>> Start Materials provided
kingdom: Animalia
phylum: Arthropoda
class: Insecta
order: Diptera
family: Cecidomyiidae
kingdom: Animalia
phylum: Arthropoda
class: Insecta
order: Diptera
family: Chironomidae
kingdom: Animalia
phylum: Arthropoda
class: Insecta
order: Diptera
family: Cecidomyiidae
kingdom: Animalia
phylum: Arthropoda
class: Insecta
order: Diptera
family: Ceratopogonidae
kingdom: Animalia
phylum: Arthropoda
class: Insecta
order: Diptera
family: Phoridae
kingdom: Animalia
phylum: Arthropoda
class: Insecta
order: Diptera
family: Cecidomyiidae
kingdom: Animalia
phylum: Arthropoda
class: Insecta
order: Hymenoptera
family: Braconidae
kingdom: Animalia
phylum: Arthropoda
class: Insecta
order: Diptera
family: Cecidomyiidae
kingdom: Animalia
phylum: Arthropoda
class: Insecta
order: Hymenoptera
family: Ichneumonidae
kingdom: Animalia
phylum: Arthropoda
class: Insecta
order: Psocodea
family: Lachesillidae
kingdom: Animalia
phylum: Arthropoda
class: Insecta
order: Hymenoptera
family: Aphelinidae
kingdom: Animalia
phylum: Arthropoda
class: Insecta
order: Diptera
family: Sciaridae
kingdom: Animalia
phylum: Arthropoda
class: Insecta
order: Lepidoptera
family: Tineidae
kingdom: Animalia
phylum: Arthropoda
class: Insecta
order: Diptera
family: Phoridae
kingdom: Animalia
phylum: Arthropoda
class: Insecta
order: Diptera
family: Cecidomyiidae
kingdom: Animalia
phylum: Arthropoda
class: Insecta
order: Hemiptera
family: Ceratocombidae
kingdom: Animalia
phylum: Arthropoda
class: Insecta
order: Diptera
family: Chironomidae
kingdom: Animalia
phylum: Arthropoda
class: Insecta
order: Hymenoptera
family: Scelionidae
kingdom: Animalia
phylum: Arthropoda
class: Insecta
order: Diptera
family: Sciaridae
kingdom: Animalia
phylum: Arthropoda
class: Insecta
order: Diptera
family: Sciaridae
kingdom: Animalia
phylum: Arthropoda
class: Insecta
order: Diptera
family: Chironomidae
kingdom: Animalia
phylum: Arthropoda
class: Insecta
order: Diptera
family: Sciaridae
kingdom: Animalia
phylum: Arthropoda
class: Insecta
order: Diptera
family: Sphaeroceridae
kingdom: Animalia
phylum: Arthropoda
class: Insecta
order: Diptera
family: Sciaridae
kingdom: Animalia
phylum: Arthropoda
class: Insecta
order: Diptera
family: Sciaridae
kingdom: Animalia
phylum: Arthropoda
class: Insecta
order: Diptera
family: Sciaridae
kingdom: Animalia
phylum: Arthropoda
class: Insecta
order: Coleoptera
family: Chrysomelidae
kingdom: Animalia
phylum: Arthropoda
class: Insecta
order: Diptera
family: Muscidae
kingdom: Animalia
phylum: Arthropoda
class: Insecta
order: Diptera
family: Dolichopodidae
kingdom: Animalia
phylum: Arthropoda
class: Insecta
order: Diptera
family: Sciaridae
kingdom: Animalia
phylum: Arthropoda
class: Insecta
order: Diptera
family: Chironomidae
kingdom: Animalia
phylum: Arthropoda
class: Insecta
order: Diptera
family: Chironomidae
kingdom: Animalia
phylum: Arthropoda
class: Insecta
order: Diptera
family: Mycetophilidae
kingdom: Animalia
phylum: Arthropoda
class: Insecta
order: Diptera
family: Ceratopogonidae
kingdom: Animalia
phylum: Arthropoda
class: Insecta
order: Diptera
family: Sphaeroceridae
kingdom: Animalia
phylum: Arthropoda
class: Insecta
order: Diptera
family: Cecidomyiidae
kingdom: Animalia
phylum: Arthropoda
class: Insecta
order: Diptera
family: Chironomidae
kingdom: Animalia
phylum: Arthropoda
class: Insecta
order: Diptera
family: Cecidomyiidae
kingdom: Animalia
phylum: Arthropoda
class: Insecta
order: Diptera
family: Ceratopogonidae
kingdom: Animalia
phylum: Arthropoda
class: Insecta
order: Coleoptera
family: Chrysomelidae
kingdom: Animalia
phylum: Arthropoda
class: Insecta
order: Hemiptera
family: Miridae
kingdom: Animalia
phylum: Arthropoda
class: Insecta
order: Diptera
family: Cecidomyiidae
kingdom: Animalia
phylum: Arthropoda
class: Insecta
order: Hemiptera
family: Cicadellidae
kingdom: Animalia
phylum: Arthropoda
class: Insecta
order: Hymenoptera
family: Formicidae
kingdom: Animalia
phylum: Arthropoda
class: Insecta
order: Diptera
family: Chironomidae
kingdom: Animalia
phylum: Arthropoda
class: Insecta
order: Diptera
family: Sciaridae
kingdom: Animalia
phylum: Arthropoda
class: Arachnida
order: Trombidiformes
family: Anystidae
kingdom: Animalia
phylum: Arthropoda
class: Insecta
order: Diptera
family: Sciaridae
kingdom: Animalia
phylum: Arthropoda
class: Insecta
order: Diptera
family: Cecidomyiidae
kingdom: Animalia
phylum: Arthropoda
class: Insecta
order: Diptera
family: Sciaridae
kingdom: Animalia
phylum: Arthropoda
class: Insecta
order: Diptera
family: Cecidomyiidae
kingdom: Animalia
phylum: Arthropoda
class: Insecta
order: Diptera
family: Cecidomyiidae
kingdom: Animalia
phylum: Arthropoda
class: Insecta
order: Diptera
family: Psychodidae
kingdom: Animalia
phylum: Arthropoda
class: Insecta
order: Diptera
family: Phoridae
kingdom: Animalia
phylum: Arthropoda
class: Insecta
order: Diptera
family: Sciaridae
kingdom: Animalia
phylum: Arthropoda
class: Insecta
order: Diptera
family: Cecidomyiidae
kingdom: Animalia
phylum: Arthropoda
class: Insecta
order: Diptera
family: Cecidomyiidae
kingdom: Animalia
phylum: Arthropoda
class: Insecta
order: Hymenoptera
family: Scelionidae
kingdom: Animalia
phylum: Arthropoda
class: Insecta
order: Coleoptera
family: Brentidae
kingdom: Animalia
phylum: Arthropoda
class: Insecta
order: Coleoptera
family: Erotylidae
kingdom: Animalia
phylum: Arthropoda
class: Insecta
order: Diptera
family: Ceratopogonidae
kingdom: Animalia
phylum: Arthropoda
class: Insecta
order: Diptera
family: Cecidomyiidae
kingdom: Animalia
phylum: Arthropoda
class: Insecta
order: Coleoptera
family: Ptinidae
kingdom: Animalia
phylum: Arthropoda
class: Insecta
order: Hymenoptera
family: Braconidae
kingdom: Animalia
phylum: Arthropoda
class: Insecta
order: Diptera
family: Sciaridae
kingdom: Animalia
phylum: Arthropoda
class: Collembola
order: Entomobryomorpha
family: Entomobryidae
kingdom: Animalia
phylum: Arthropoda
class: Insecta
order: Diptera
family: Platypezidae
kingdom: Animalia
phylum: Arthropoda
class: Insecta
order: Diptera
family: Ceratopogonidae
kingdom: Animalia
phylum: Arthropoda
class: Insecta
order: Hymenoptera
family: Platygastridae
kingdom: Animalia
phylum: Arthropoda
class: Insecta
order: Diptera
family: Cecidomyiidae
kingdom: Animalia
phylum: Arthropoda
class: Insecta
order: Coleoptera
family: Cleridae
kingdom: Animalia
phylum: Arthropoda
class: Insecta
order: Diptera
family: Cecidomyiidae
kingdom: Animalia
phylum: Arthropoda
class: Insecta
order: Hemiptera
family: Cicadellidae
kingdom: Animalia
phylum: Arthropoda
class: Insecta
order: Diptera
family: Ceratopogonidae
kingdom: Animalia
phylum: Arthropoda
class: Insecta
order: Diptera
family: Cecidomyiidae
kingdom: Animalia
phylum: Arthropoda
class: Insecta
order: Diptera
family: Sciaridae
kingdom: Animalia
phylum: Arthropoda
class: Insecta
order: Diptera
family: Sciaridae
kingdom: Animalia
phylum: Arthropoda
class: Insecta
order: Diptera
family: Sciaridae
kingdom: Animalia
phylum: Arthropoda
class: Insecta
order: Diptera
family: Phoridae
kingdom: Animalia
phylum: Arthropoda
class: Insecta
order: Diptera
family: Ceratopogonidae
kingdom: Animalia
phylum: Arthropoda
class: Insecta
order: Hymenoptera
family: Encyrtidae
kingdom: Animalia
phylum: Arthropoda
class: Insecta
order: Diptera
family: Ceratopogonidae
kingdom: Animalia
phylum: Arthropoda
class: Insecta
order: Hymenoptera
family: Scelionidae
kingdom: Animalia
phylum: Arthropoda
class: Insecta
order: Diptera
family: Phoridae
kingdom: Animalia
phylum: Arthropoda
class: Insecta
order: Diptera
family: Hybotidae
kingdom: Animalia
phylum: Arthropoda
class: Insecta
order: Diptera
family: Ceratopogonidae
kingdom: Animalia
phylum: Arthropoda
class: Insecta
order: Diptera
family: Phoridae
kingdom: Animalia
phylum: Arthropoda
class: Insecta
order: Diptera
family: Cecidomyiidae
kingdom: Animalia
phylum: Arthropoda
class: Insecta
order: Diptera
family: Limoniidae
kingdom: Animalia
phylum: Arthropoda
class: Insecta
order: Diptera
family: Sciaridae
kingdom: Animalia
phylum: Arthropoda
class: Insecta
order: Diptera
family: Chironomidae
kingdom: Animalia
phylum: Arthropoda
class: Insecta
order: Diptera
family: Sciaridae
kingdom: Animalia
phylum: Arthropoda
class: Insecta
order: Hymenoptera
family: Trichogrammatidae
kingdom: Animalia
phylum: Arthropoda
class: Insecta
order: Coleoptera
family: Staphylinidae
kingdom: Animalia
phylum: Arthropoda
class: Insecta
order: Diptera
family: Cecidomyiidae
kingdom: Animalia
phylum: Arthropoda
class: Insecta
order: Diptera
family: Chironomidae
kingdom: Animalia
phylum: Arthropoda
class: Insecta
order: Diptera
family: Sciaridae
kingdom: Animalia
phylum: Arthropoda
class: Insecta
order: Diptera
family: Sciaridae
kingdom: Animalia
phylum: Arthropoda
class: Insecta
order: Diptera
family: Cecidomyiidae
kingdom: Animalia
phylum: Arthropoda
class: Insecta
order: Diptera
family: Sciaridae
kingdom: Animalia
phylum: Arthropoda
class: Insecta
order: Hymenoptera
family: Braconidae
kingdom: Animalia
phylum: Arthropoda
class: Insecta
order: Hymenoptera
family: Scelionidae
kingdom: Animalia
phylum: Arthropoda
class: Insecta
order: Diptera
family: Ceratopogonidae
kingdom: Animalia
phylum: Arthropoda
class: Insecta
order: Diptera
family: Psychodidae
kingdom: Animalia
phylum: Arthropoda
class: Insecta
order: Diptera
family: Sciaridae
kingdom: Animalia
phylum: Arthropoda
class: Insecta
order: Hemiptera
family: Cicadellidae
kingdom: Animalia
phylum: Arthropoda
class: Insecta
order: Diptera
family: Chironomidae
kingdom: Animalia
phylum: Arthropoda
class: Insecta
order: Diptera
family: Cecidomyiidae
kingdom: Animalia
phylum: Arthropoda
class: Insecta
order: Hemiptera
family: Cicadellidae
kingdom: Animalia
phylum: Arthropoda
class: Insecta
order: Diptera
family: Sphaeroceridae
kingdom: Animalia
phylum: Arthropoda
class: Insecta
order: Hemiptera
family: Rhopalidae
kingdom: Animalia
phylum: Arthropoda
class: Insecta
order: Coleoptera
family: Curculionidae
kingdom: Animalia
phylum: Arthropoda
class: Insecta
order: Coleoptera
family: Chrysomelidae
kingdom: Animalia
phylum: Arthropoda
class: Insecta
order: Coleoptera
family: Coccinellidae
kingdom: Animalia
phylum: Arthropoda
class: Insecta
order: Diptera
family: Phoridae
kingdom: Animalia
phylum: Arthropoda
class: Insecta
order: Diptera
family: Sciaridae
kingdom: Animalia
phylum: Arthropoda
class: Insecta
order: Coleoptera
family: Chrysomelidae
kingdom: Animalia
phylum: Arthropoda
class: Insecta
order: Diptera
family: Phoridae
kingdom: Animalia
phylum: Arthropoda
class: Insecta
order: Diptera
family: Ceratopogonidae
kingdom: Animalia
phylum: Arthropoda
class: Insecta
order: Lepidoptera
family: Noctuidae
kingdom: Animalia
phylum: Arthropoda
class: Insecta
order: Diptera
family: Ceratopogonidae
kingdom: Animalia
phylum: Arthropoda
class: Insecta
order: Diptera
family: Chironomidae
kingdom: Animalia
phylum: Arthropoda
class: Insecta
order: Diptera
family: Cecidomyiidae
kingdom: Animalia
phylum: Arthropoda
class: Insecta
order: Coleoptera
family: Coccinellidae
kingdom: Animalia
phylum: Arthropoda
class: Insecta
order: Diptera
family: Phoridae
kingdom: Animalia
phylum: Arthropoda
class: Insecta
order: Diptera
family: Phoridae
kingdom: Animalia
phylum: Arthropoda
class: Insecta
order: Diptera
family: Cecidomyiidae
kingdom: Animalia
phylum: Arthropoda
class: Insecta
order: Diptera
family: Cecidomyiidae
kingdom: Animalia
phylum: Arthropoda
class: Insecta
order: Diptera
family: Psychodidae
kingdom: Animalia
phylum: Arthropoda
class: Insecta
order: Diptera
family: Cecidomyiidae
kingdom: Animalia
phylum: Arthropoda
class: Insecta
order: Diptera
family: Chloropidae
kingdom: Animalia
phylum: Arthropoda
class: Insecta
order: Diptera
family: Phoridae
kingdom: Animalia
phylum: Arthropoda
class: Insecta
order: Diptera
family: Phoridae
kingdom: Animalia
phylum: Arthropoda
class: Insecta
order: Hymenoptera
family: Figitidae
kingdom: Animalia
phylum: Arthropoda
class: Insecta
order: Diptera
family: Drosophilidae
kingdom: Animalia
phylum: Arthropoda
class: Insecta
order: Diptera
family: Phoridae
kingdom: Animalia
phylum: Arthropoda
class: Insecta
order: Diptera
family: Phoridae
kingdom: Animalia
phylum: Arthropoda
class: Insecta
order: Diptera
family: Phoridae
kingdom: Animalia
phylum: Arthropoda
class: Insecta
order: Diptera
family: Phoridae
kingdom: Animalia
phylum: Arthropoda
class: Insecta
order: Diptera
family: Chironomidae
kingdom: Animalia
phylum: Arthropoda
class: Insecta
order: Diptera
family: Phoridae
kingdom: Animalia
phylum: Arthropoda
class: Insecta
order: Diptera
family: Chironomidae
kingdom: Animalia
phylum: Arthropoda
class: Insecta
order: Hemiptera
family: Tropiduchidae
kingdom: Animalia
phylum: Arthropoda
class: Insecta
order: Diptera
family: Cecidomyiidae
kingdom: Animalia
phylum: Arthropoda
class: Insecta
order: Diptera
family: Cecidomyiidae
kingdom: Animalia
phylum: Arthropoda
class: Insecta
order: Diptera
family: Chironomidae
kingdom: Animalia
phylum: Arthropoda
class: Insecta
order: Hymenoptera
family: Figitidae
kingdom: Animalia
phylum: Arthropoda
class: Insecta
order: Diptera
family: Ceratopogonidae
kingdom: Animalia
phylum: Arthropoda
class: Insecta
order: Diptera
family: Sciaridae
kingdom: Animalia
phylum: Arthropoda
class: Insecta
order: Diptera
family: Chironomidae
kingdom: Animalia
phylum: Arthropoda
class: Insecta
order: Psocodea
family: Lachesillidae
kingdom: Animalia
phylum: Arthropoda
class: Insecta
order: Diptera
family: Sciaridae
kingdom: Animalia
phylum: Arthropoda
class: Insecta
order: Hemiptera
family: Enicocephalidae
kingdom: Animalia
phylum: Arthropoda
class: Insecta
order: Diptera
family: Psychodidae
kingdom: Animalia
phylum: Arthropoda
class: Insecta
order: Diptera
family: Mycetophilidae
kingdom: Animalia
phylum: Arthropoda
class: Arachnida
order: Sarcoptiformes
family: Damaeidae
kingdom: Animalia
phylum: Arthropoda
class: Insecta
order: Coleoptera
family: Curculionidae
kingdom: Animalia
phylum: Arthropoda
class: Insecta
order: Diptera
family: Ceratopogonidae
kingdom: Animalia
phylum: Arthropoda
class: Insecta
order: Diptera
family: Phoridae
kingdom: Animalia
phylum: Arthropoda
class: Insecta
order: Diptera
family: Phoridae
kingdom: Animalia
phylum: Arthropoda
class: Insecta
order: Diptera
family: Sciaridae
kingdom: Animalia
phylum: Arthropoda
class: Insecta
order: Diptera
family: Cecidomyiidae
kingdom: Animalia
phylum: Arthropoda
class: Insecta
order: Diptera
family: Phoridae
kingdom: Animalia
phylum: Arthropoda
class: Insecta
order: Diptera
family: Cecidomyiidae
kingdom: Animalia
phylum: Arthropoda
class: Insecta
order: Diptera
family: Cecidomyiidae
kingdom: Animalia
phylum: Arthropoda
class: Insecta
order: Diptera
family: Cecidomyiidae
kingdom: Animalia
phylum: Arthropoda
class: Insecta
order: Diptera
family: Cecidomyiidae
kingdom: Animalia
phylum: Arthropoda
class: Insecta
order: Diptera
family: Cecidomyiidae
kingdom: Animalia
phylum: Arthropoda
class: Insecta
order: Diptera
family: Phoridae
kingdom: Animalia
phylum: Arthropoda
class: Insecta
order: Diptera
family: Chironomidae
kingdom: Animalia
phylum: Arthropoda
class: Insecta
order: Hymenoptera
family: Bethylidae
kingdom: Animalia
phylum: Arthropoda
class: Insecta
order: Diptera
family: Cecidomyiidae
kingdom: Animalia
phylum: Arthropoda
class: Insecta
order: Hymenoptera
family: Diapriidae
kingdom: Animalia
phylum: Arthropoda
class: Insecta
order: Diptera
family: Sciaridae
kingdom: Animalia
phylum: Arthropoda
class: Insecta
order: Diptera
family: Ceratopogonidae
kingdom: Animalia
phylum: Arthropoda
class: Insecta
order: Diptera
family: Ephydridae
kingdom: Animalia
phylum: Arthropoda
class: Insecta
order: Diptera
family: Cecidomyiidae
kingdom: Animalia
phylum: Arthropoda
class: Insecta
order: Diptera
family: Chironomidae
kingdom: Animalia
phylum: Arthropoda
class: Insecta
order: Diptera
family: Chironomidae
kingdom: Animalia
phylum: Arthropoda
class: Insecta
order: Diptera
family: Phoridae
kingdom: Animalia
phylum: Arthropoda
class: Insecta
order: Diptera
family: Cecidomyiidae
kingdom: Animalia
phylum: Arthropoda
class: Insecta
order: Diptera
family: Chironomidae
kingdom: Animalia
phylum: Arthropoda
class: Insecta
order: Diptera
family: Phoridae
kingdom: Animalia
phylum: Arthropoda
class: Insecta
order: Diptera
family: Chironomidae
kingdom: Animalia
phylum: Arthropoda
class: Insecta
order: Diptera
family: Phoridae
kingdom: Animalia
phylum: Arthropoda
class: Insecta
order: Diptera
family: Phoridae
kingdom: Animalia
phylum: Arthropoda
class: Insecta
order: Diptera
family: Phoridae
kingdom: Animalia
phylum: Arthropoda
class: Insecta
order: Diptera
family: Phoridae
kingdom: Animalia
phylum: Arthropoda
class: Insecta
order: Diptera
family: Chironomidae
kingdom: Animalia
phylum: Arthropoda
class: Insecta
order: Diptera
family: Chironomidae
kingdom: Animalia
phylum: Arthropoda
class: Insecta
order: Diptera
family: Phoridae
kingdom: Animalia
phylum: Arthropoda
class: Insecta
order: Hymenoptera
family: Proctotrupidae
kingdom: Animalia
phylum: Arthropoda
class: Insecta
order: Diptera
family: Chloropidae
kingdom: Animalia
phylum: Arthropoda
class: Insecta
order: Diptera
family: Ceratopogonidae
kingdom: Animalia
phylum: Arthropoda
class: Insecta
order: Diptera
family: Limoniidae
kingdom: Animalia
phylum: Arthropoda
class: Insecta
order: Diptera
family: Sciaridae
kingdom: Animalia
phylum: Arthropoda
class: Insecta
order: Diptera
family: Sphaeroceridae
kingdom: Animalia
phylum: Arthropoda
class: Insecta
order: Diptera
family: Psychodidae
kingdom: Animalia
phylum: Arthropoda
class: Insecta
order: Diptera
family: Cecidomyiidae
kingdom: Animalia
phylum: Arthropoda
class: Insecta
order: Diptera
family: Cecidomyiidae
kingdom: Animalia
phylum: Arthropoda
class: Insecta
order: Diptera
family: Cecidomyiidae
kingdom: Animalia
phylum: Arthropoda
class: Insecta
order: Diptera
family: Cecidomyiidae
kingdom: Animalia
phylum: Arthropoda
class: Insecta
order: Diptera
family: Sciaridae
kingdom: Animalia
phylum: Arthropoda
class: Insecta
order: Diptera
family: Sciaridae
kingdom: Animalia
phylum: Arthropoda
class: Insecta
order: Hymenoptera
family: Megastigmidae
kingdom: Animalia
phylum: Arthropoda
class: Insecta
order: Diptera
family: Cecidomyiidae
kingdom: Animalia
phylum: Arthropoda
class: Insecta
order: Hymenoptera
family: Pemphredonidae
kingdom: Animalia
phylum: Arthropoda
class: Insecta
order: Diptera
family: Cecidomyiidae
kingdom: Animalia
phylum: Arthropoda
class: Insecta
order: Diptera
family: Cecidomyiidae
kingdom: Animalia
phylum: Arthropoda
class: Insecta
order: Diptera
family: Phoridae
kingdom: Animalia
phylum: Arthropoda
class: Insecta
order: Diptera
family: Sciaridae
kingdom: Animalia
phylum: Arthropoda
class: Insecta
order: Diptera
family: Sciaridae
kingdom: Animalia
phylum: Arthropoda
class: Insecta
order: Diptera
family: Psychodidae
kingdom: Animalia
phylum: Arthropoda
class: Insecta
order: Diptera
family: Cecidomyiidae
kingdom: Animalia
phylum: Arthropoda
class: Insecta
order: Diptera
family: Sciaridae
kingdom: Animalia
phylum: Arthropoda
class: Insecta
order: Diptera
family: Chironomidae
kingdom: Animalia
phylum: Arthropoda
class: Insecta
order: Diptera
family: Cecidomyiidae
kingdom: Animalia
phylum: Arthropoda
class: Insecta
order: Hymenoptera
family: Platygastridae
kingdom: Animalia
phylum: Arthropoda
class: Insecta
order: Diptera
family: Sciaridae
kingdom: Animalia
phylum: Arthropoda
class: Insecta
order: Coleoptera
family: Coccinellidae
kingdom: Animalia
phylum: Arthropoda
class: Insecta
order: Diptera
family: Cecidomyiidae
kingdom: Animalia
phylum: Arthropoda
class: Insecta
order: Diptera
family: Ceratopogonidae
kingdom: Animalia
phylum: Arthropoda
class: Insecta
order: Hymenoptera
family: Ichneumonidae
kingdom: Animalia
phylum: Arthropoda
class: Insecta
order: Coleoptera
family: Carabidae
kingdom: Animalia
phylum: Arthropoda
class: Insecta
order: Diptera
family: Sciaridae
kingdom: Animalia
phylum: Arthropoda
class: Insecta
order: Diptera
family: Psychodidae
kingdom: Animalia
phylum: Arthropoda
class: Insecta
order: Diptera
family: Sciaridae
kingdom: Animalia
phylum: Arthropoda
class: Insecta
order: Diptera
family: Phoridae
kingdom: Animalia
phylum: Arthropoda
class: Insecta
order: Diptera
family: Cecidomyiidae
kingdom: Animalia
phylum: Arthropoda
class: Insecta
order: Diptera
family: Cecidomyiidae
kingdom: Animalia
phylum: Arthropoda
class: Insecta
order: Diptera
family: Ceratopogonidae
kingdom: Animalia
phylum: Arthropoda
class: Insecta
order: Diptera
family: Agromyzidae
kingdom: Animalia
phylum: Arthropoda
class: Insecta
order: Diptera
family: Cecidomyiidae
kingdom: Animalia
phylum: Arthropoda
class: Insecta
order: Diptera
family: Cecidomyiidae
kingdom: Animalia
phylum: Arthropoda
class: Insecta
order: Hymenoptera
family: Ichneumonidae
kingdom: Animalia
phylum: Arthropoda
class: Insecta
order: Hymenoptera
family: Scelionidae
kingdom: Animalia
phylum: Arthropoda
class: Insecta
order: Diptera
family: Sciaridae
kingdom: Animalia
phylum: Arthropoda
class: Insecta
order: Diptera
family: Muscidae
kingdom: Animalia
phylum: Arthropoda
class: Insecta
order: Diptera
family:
>> End Materials provided
# Aim of the task
Switch every "phylum" to "division" in the lines from the start of the items through the line holding "family: Tineidae", inclusive. Give those lines again with nothing else changed.

# Written answer
kingdom: Animalia
division: Arthropoda
class: Insecta
order: Diptera
family: Cecidomyiidae
kingdom: Animalia
division: Arthropoda
class: Insecta
order: Diptera
family: Chironomidae
kingdom: Animalia
division: Arthropoda
class: Insecta
order: Diptera
family: Cecidomyiidae
kingdom: Animalia
division: Arthropoda
class: Insecta
order: Diptera
family: Ceratopogonidae
kingdom: Animalia
division: Arthropoda
class: Insecta
order: Diptera
family: Phoridae
kingdom: Animalia
division: Arthropoda
class: Insecta
order: Diptera
family: Cecidomyiidae
kingdom: Animalia
division: Arthropoda
class: Insecta
order: Hymenoptera
family: Braconidae
kingdom: Animalia
division: Arthropoda
class: Insecta
order: Diptera
family: Cecidomyiidae
kingdom: Animalia
division: Arthropoda
class: Insecta
order: Hymenoptera
family: Ichneumonidae
kingdom: Animalia
division: Arthropoda
class: Insecta
order: Psocodea
family: Lachesillidae
kingdom: Animalia
division: Arthropoda
class: Insecta
order: Hymenoptera
family: Aphelinidae
kingdom: Animalia
division: Arthropoda
class: Insecta
order: Diptera
family: Sciaridae
kingdom: Animalia
division: Arthropoda
class: Insecta
order: Lepidoptera
family: Tineidae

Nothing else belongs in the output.